Trade transactions data is pulled from Enterprise Oracle database into IIP using Sqoop and loaded into HDFS. Necessary processing logic and business rules were applied on the data to eliminate improper trades. Data deduplication, data validation, data enrichment and data derivation operations were also applied on the data to complete the data processing and analysis.
Report was generated and the data from the regulatory report was pushed back to Oracle. Various analytics reports can be displayed by Tableau.
PoC was generated with data volume of 596 million trade transactions on a 100-node cluster in AWS stack. Message insertion rate into IIP was achieved at 130,000 records/ second or 18.22 MB/ second. Report execution was done in 35 seconds for 30,000 trade records and corresponding 120,000 trade line items including end-to-end processing.
Bank currently needs 10 minutes on an average to report a trade. In 15% of the instances the 15-minute window has been overshot, which attracts a penalty. With IIP, the end-to-end processing and reporting just takes 35 seconds, avoiding the non-compliance and related penalties to the bank. IIP's solution is elastic and scalable supporting future increase in trade volumes with minimal cost increase to the bank.
For the PoC, 100 GB of data was generated which comprised 12 months of data for 530 million credit card accounts. 10 node cluster in AWS stack with 16 vCPU and 30 GB memory per node was used to process the data.
It took 11 minutes to process end–to-end data on IIP based on Hadoop and Apache Spark.
The processed output data was graphically depicted by different charts based in Tableau; with needful integration of in memory schema RDDs in IIP/ Apache Spark with Tableau.
The data was ingested to Oracle and the visualization was done using Tableau.
Analytics like standard deviation of outstanding balance, trend analysis of various balances, credit utilization ratio etc. was performed on a huge amount of retail data relatively much faster and in a cost effective manner, based on in-memory processing paradigm of IIP.

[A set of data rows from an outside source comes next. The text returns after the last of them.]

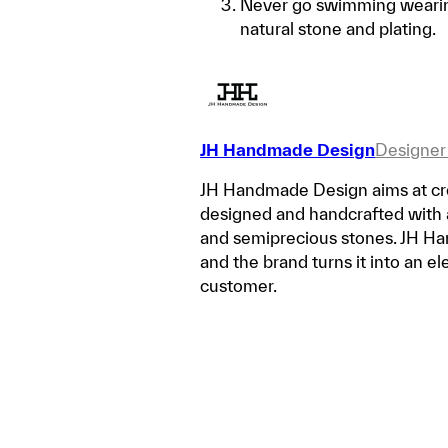
Never go swimming wearing
natural stone and plating.
JH Handmade Design
Designer
JH Handmade Design aims at crea
designed and handcrafted with a v
and semiprecious stones. JH Han
and the brand turns it into an e
customer.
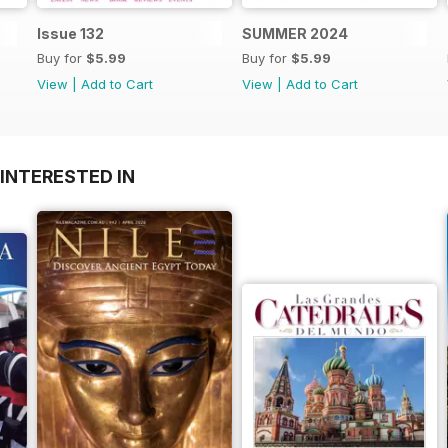
Issue 132
SUMMER 2024
Buy for
$5.99
Buy for
$5.99
View
|
Add to Cart
View
|
Add to Cart
INTERESTED IN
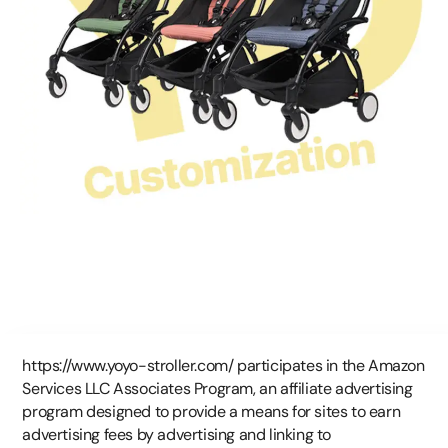
https://www.yoyo-stroller.com/ participates in the Amazon
Services LLC Associates Program, an affiliate advertising
program designed to provide a means for sites to earn
advertising fees by advertising and linking to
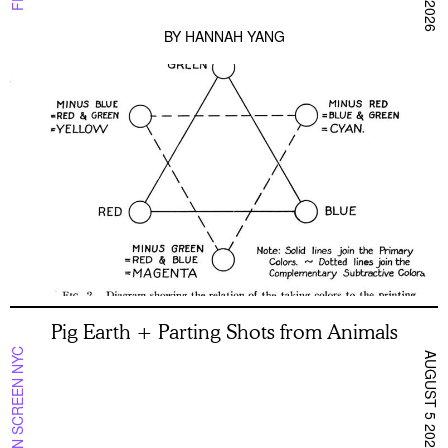
BY
HANNAH YANG
Pig Earth + Parting Shots from Animals
ON SCREEN NYC
AUGUST 5 2026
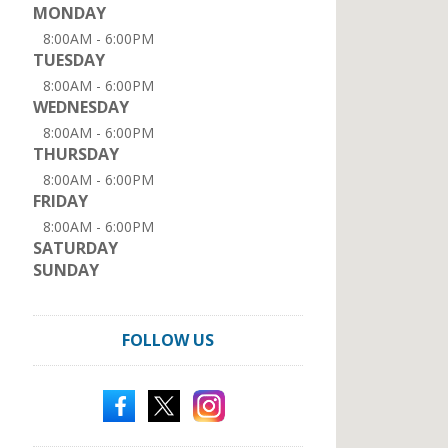
MONDAY
8:00AM - 6:00PM
TUESDAY
8:00AM - 6:00PM
WEDNESDAY
8:00AM - 6:00PM
THURSDAY
8:00AM - 6:00PM
FRIDAY
8:00AM - 6:00PM
SATURDAY
SUNDAY
FOLLOW US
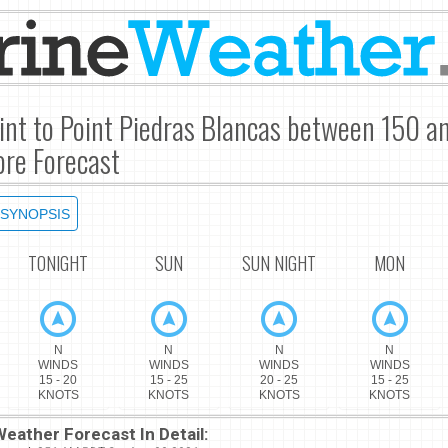
int to Point Piedras Blancas between 150 a
re Forecast
SYNOPSIS
TONIGHT
SUN
SUN NIGHT
MON
N
N
N
N
WINDS
WINDS
WINDS
WINDS
15 - 20
15 - 25
20 - 25
15 - 25
KNOTS
KNOTS
KNOTS
KNOTS
eather Forecast In Detail:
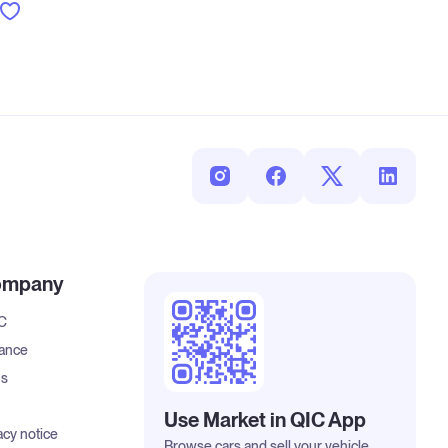
ompany
IC
rance
us
Use Market in QIC App
acy notice
Browse cars and sell your vehicle.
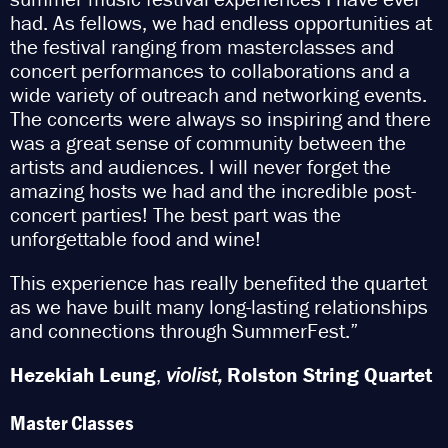
had. As fellows, we had endless opportunities at
the festival ranging from masterclasses and
concert performances to collaborations and a
wide variety of outreach and networking events.
The concerts were always so inspiring and there
was a great sense of community between the
artists and audiences. I will never forget the
amazing hosts we had and the incredible post-
concert parties! The best part was the
unforgettable food and wine!
This experience has really benefited the quartet
as we have built many long-lasting relationships
and connections through SummerFest.”
Hezekiah Leung
,
violist
,
Rolston String Quartet
Master Classes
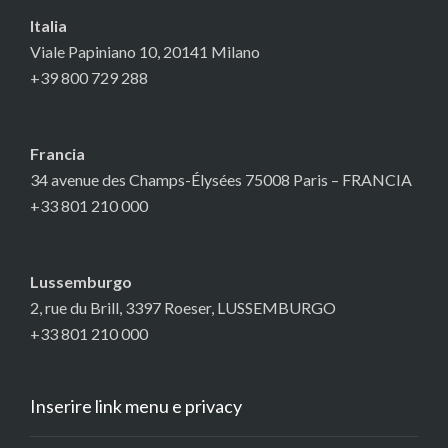
Italia
Viale Papiniano 10, 20141 Milano
+39 800 729 288
Francia
34 avenue des Champs-Élysées 75008 Paris – FRANCIA
+33 801 210 000
Lussemburgo
2, rue du Brill, 3397 Roeser, LUSSEMBURGO
+33 801 210 000
Inserire link menu e privacy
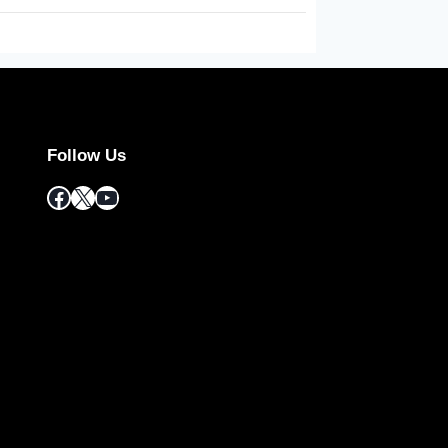
Follow Us
Facebook
X
YouTube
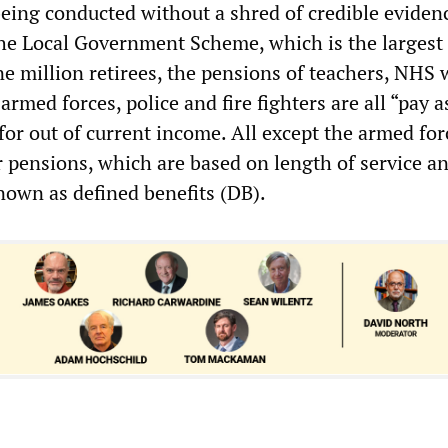
eing conducted without a shred of credible eviden
the Local Government Scheme, which is the larges
e million retirees, the pensions of teachers, NHS 
 armed forces, police and fire fighters are all “pay 
for out of current income. All except the armed for
r pensions, which are based on length of service an
nown as defined benefits (DB).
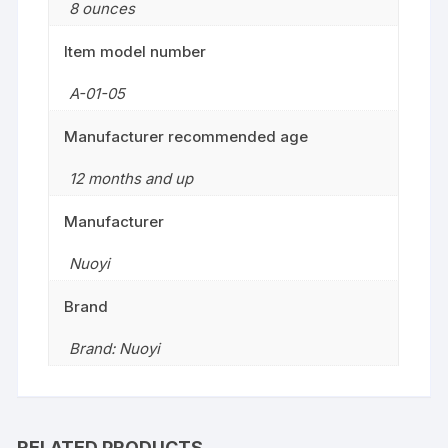
8 ounces
Item model number
A-01-05
Manufacturer recommended age
12 months and up
Manufacturer
Nuoyi
Brand
Brand: Nuoyi
RELATED PRODUCTS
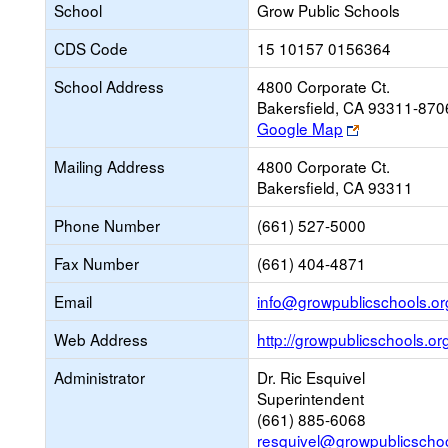
School
Grow Public Schools
CDS Code
15 10157 0156364
School Address
4800 Corporate Ct.
Bakersfield, CA 93311-870
Link
Google Map
opens
Mailing Address
4800 Corporate Ct.
new
Bakersfield, CA 93311
browser
tab
Phone Number
(661) 527-5000
Fax Number
(661) 404-4871
Email
info@growpublicschools.or
Web Address
http://growpublicschools.or
Administrator
Dr. Ric Esquivel
Superintendent
(661) 885-6068
resquivel@growpublicschoo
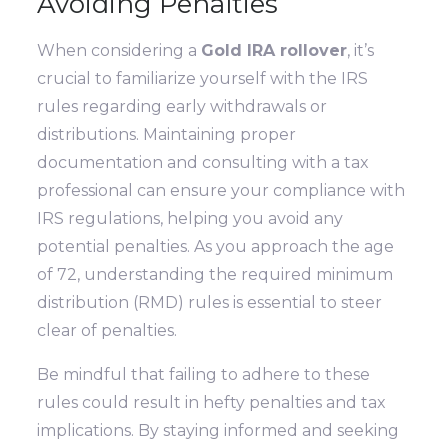
Avoiding Penalties
When considering a
Gold IRA rollover
, it’s
crucial to familiarize yourself with the IRS
rules regarding early withdrawals or
distributions. Maintaining proper
documentation and consulting with a tax
professional can ensure your compliance with
IRS regulations, helping you avoid any
potential penalties. As you approach the age
of 72, understanding the required minimum
distribution (RMD) rules is essential to steer
clear of penalties.
Be mindful that failing to adhere to these
rules could result in hefty penalties and tax
implications. By staying informed and seeking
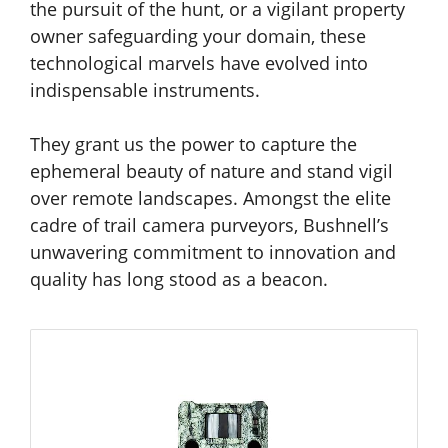
the pursuit of the hunt, or a vigilant property
owner safeguarding your domain, these
technological marvels have evolved into
indispensable instruments.
They grant us the power to capture the
ephemeral beauty of nature and stand vigil
over remote landscapes. Amongst the elite
cadre of trail camera purveyors, Bushnell’s
unwavering commitment to innovation and
quality has long stood as a beacon.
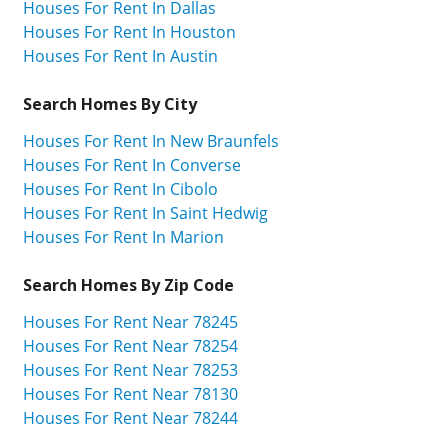
Houses For Rent In Dallas
Houses For Rent In Houston
Houses For Rent In Austin
Search Homes By City
Houses For Rent In New Braunfels
Houses For Rent In Converse
Houses For Rent In Cibolo
Houses For Rent In Saint Hedwig
Houses For Rent In Marion
Search Homes By Zip Code
Houses For Rent Near 78245
Houses For Rent Near 78254
Houses For Rent Near 78253
Houses For Rent Near 78130
Houses For Rent Near 78244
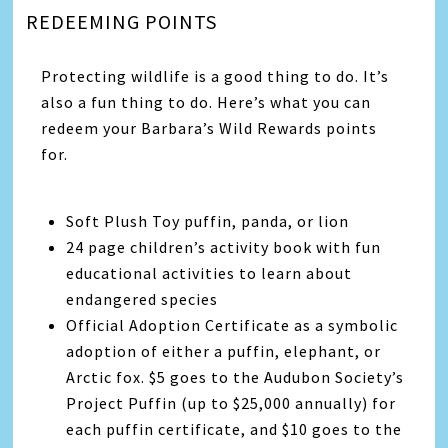
REDEEMING POINTS
Protecting wildlife is a good thing to do. It’s
also a fun thing to do. Here’s what you can
redeem your Barbara’s Wild Rewards points
for.
Soft Plush Toy puffin, panda, or lion
24 page children’s activity book with fun
educational activities to learn about
endangered species
Official Adoption Certificate as a symbolic
adoption of either a puffin, elephant, or
Arctic fox. $5 goes to the Audubon Society’s
Project Puffin (up to $25,000 annually) for
each puffin certificate, and $10 goes to the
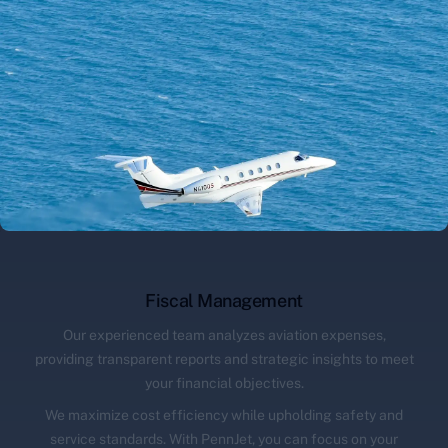
Fiscal Management
Our experienced team analyzes aviation expenses,
providing transparent reports and strategic insights to meet
your financial objectives.
We maximize cost efficiency while upholding safety and
service standards. With PennJet, you can focus on your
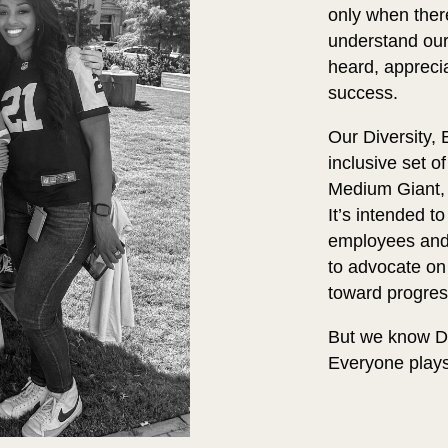
only when there
understand our
heard, appreci
success.
Our Diversity,
inclusive set 
Medium Giant
It’s intended 
employees and t
to advocate on
toward progres
But we know DE
Everyone plays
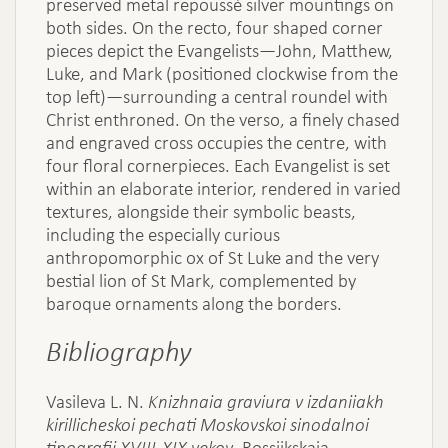
preserved metal repoussé silver mountings on
both sides. On the recto, four shaped corner
pieces depict the Evangelists—John, Matthew,
Luke, and Mark (positioned clockwise from the
top left)—surrounding a central roundel with
Christ enthroned. On the verso, a finely chased
and engraved cross occupies the centre, with
four floral cornerpieces. Each Evangelist is set
within an elaborate interior, rendered in varied
textures, alongside their symbolic beasts,
including the especially curious
anthropomorphic ox of St Luke and the very
bestial lion of St Mark, complemented by
baroque ornaments along the borders.
Bibliography
Vasileva L. N.
Knizhnaia graviura v izdaniiakh
kirillicheskoi pechati Moskovskoi sinodalnoi
tipografii XVIII-XIX vekov
, Rossiikskaia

The ability to store historical data of 100 TB in Hadoop and move 20 TB of data in Spark for query and analysis gives the right mix of technology in this case.
The ability of Tableau to read data directly from Spark enables users to visualize data quickly without having another semantic or data storage layer.
The data set included master data and mapping info along with monthly sales inventory and costs. Lookups and aggregation of data was done during data load.
The ingestion and report processing and generation was done on a 2 core, 16 GB RAM, 2 node on premise cluster. Data volume of 19 million records was ingested into IIP in 6 minutes.
Reports for sales performance, variance between actuals and budgets, sales distribution, cost and sales comparison by category/period/geography/region was generated after the data load. Graphical features, geo maps and drill down functionalities were available in the reports. Report generation took less than 20 seconds for 19 million records.
Reports were visualized in Tableau with real-time analytics on the data.
Large month-end data feeds processed in near real-time and data loading and reporting was handled by IIP. Data load performance improved by 600 times vis-a-vis the current system using IIP. Reports were generated 60 times faster than the current system with millions of records in the backend.
Overall solution offered has substantially improved client's price performance ratio.